Begin

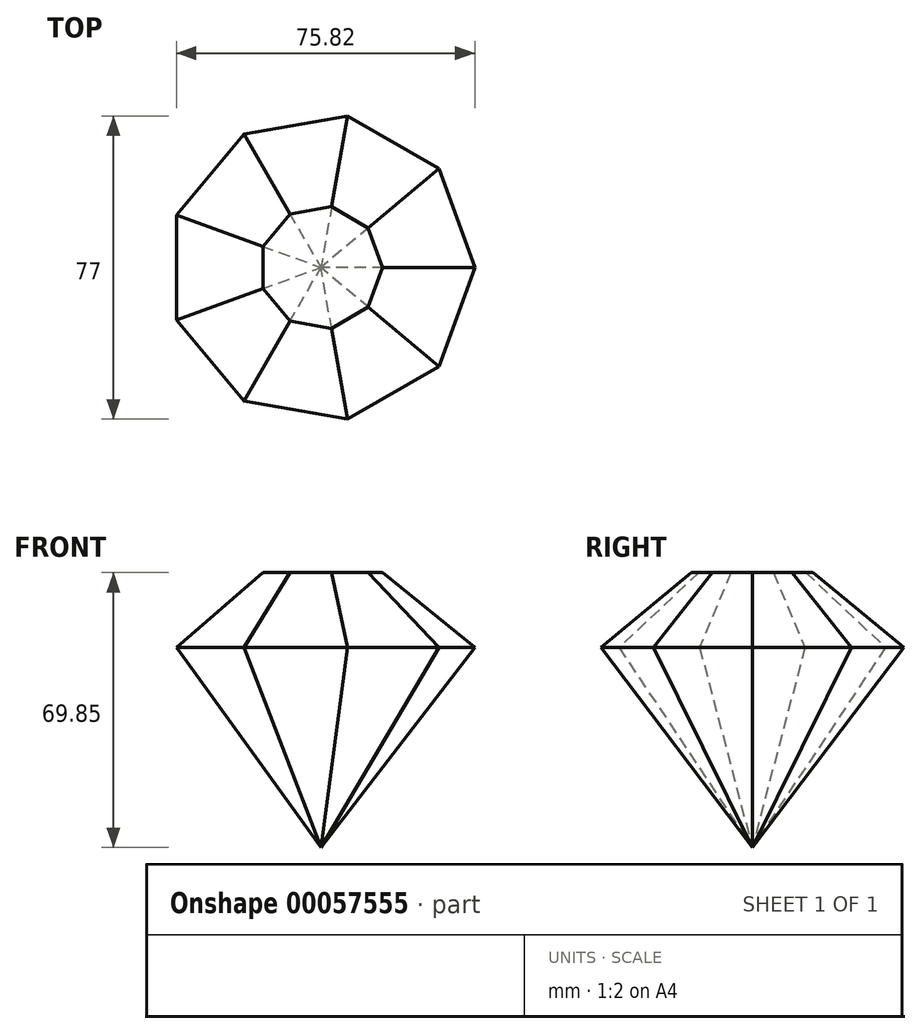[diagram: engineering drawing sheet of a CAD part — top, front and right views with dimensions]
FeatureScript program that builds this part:
annotation { "Feature Type Name" : "Feature", "Feature Type Description" : "" }
export const myFeature = defineFeature(function(context is Context, id is Id, definition is map)
    precondition{}
    {
        {
            var Q0;
            Q0=qCreatedBy(makeId("Top.planeOp"),FACE);
            var sketch = newSketch(context, id + "F0", { "sketchPlane" : qUnion([Q0])});
            skCircle(sketch, "E0.cCircle", {"center": v(0, 0) * mm, "radius": 36.73 * mm, "construction": true});
            skLineSegment(sketch, "E0.0", {"start": v(-36.73, -13.37) * mm, "end": v(-36.73, 13.37) * mm});
            skLineSegment(sketch, "E0.1", {"start": v(-36.73, 13.37) * mm, "end": v(-19.55, 33.85) * mm});
            skLineSegment(sketch, "E0.2", {"start": v(-19.55, 33.85) * mm, "end": v(6.79, 38.5) * mm});
            skLineSegment(sketch, "E0.3", {"start": v(6.79, 38.5) * mm, "end": v(29.95, 25.13) * mm});
            skLineSegment(sketch, "E0.4", {"start": v(29.95, 25.13) * mm, "end": v(39.1, 0) * mm});
            skLineSegment(sketch, "E0.5", {"start": v(39.1, 0) * mm, "end": v(29.95, -25.13) * mm});
            skLineSegment(sketch, "E0.6", {"start": v(29.95, -25.13) * mm, "end": v(6.79, -38.5) * mm});
            skLineSegment(sketch, "E0.7", {"start": v(6.79, -38.5) * mm, "end": v(-19.55, -33.85) * mm});
            skLineSegment(sketch, "E0.8", {"start": v(-19.55, -33.85) * mm, "end": v(-36.73, -13.37) * mm});
            skPoint(sketch, "E0.0.midPoint", {"position": v(-36.73, 0) * mm});
            skSolve(sketch);
        }
        {
            var Q0;
            Q0=qCreatedBy(makeId("Top.planeOp"),FACE);
            cPlane(context, id + "F1", {"entities" : qUnion([Q0]), "cplaneType" : CPlaneType.OFFSET, "offset" : 50.8 * mm, "oppositeDirection" : true, "width" : 152.4 * mm, "height" : 152.4 * mm});
        }
        {
            var Q0;
            Q0=qCreatedBy(id+"F1.planeOp",FACE);
            var sketch = newSketch(context, id + "F2", { "sketchPlane" : qUnion([Q0])});
            skCircle(sketch, "E1", {"center": v(0, 0) * mm, "radius": 0.43 * mm});
            skSolve(sketch);
        }
        {
            var Q0;
            Q0=makeQuery(id+"F0.imprint","IMPRINT",FACE,{"disambiguationData":[TD([[makeQuery(id+"F0.imprint","IMPRINT",EDGE,{"derivedFrom":sQuery(id+"F0.wireOp",EDGE,"E0.0")}),-1.0]])]});
            var Q1;
            Q1=sQuery(id+"F2.wireOp",VERTEX,"E1.center");
            loft(context, id + "F3", {"sheetProfilesArray" : [{ "sheetProfileEntities" : qUnion([Q0]) }, { "sheetProfileEntities" : qUnion([Q1]) }]});
        }
        {
            var Q0;
            Q0=qCreatedBy(makeId("Top.planeOp"),FACE);
            cPlane(context, id + "F4", {"entities" : qUnion([Q0]), "cplaneType" : CPlaneType.OFFSET, "offset" : 19.05 * mm, "width" : 152.4 * mm, "height" : 152.4 * mm});
        }
        {
            var Q0;
            Q0=qCreatedBy(id+"F4.planeOp",FACE);
            var sketch = newSketch(context, id + "F5", { "sketchPlane" : qUnion([Q0])});
            skLineSegment(sketch, "E2.0", {"start": v(-7.84, 13.58) * mm, "end": v(-14.73, 5.36) * mm});
            skLineSegment(sketch, "E2.1", {"start": v(2.72, 15.44) * mm, "end": v(-7.84, 13.58) * mm});
            skLineSegment(sketch, "E2.2", {"start": v(-14.73, 5.36) * mm, "end": v(-14.73, -5.36) * mm});
            skLineSegment(sketch, "E2.3", {"start": v(12.01, 10.08) * mm, "end": v(2.72, 15.44) * mm});
            skLineSegment(sketch, "E2.4", {"start": v(15.68, 0) * mm, "end": v(12.01, 10.08) * mm});
            skLineSegment(sketch, "E2.5", {"start": v(-14.73, -5.36) * mm, "end": v(-7.84, -13.58) * mm});
            skLineSegment(sketch, "E2.6", {"start": v(-7.84, -13.58) * mm, "end": v(2.72, -15.44) * mm});
            skLineSegment(sketch, "E2.7", {"start": v(2.72, -15.44) * mm, "end": v(12.01, -10.08) * mm});
            skLineSegment(sketch, "E2.8", {"start": v(12.01, -10.08) * mm, "end": v(15.68, 0) * mm});
            skSolve(sketch);
        }
        {
            var Q1;
            Q1=makeQuery(id+"F5.imprint","IMPRINT",FACE,{"disambiguationData":[TD([[makeQuery(id+"F5.imprint","IMPRINT",EDGE,{"derivedFrom":sQuery(id+"F5.wireOp",EDGE,"E2.0")}),1.0]])]});
            var Q2;
            Q2=makeQuery(id+"F0.imprint","IMPRINT",FACE,{"disambiguationData":[TD([[makeQuery(id+"F0.imprint","IMPRINT",EDGE,{"derivedFrom":sQuery(id+"F0.wireOp",EDGE,"E0.0")}),-1.0]])]});
            loft(context, id + "F6", {"operationType" : NewBodyOperationType.ADD, "sheetProfilesArray" : [{ "sheetProfileEntities" : qUnion([Q1]) }, { "sheetProfileEntities" : qUnion([Q2]) }]});
        }
    });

End

> **WHAT THIS TASK INVOLVES**: Show each line from the rows above that contains the string "imprint", copying every such line in full. Case counts, so a match must have the same uppercase and lowercase letters.

> **ANSWER TO THIS PROBLEM**:
            Q0=makeQuery(id+"F0.imprint","IMPRINT",FACE,{"disambiguationData":[TD([[makeQuery(id+"F0.imprint","IMPRINT",EDGE,{"derivedFrom":sQuery(id+"F0.wireOp",EDGE,"E0.0")}),-1.0]])]});
            Q1=makeQuery(id+"F5.imprint","IMPRINT",FACE,{"disambiguationData":[TD([[makeQuery(id+"F5.imprint","IMPRINT",EDGE,{"derivedFrom":sQuery(id+"F5.wireOp",EDGE,"E2.0")}),1.0]])]});
            Q2=makeQuery(id+"F0.imprint","IMPRINT",FACE,{"disambiguationData":[TD([[makeQuery(id+"F0.imprint","IMPRINT",EDGE,{"derivedFrom":sQuery(id+"F0.wireOp",EDGE,"E0.0")}),-1.0]])]});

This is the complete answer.